* DATA FOR REVIEW:
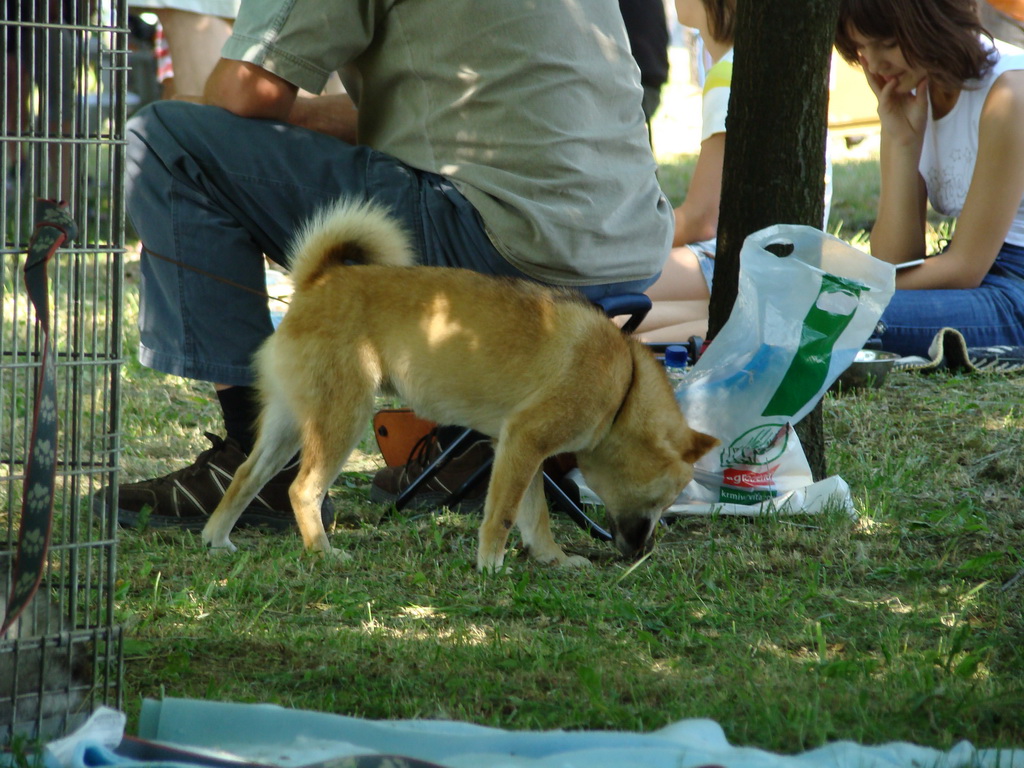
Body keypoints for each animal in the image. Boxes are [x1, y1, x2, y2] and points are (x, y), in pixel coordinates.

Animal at [197, 198, 712, 573]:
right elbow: (502, 515)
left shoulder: (520, 450)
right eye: (662, 501)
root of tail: (318, 281)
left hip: (290, 426)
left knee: (245, 477)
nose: (645, 552)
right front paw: (491, 566)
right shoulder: (524, 444)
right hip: (341, 420)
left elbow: (535, 517)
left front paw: (554, 559)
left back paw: (217, 539)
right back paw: (322, 551)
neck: (622, 381)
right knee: (303, 490)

* EXERCISE PROMPT:
Exclude the images and reproduce the remaining data exactly.

* SOLUTION:
Body keypoints for each animal in the image. Boxes are [x1, y1, x2, y2] and points are (x, y), in pixel coordinates.

Animal at [197, 198, 712, 573]:
right elbow: (502, 515)
left shoulder: (520, 450)
right eye: (662, 501)
root of tail: (318, 281)
left hip: (290, 426)
left knee: (245, 477)
nose: (645, 552)
right front paw: (491, 566)
right shoulder: (524, 444)
right hip: (341, 420)
left elbow: (535, 517)
left front paw: (554, 559)
left back paw: (217, 539)
right back paw: (322, 551)
neck: (622, 381)
right knee: (303, 490)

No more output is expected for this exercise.